------ INPUT

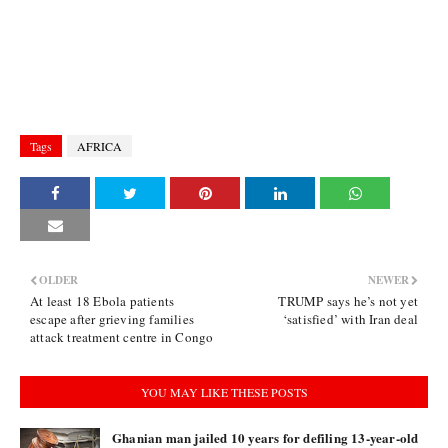
Tags
AFRICA
OLDER
NEWER
At least 18 Ebola patients
TRUMP says he’s not yet
escape after grieving families
‘satisfied’ with Iran deal
attack treatment centre in Congo
YOU MAY LIKE THESE POSTS
Ghanian man jailed 10 years for defiling 13-year-old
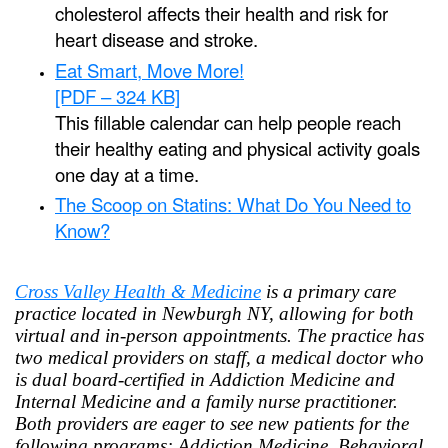
cholesterol affects their health and risk for
heart disease and stroke.
Eat Smart, Move More!
[PDF – 324 KB]
This fillable calendar can help people reach
their healthy eating and physical activity goals
one day at a time.
The Scoop on Statins: What Do You Need to
Know?
Cross Valley Health & Medicine
is a primary care
practice located in Newburgh NY, allowing for both
virtual and in-person appointments. The practice has
two medical providers on staff, a medical doctor who
is dual board-certified in Addiction Medicine and
Internal Medicine and a family nurse practitioner.
Both providers are eager to see new patients for the
following programs: Addiction Medicine, Behavioral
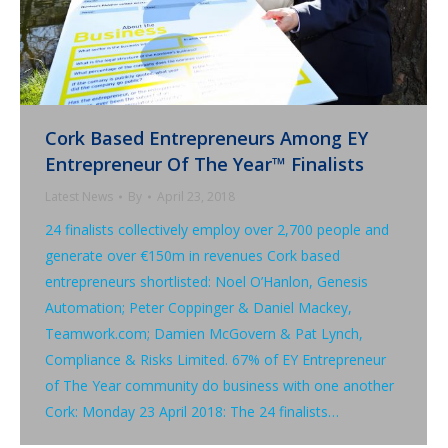
Cork Based Entrepreneurs Among EY
Entrepreneur Of The Year™ Finalists
Latest News
By
April 23, 2018
24 finalists collectively employ over 2,700 people and
generate over €150m in revenues Cork based
entrepreneurs shortlisted: Noel O’Hanlon, Genesis
Automation; Peter Coppinger & Daniel Mackey,
Teamwork.com; Damien McGovern & Pat Lynch,
Compliance & Risks Limited. 67% of EY Entrepreneur
of The Year community do business with one another
Cork: Monday 23 April 2018: The 24 finalists…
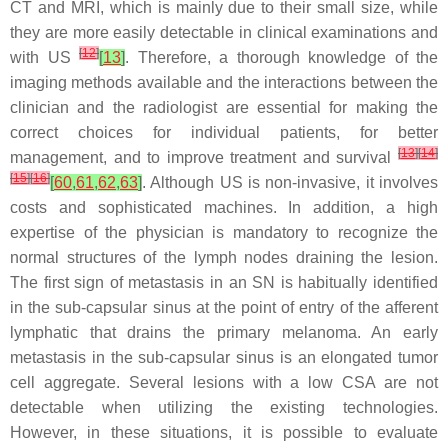
CT and MRI, which is mainly due to their small size, while
they are more easily detectable in clinical examinations and
[
12
]
with US
[
13
]
. Therefore, a thorough knowledge of the
imaging methods available and the interactions between the
clinician and the radiologist are essential for making the
correct choices for individual patients, for better
[
13
]
[
14
]
management, and to improve treatment and survival
[
15
]
[
16
]
[
60
,
61
,
62
,
63
]
. Although US is non-invasive, it involves
costs and sophisticated machines. In addition, a high
expertise of the physician is mandatory to recognize the
normal structures of the lymph nodes draining the lesion.
The first sign of metastasis in an SN is habitually identified
in the sub-capsular sinus at the point of entry of the afferent
lymphatic that drains the primary melanoma. An early
metastasis in the sub-capsular sinus is an elongated tumor
cell aggregate. Several lesions with a low CSA are not
detectable when utilizing the existing technologies.
However, in these situations, it is possible to evaluate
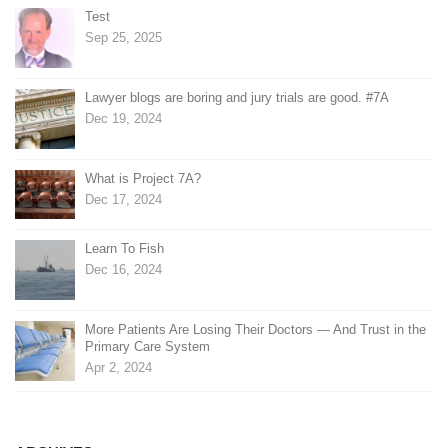
Test
Sep 25, 2025
Lawyer blogs are boring and jury trials are good. #7A
Dec 19, 2024
What is Project 7A?
Dec 17, 2024
Learn To Fish
Dec 16, 2024
More Patients Are Losing Their Doctors — And Trust in the
Primary Care System
Apr 2, 2024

------------

Gather each line in the data that holds the string "Cork".

Cork Based Entrepreneurs Among EY
generate over €150m in revenues Cork based
Cork: Monday 23 April 2018: The 24 finalists…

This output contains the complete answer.